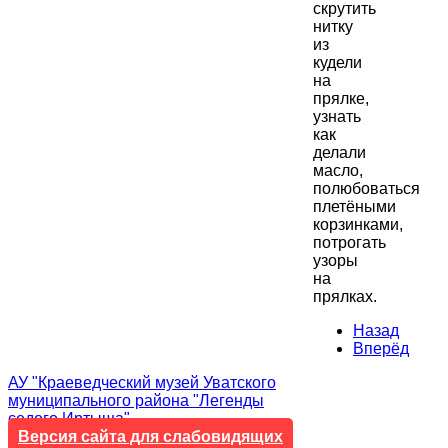
скрутить
нитку
из
кудели
на
прялке,
узнать
как
делали
масло,
полюбоваться
плетёными
корзинками,
потрогать
узоры
на
прялках.
Назад
Вперёд
АУ "Краеведческий музей Уватского
муниципального района "Легенды
седого Иртыша"
Версия сайта для слабовидящих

* * * * * * *

Activity →
Without the pictures, reproduce every line of the records above exactly.

Exercise output →
скрутить
нитку
из
кудели
на
прялке,
узнать
как
делали
масло,
полюбоваться
плетёными
корзинками,
потрогать
узоры
на
прялках.
Назад
Вперёд
АУ "Краеведческий музей Уватского
муниципального района "Легенды
седого Иртыша"
Версия сайта для слабовидящих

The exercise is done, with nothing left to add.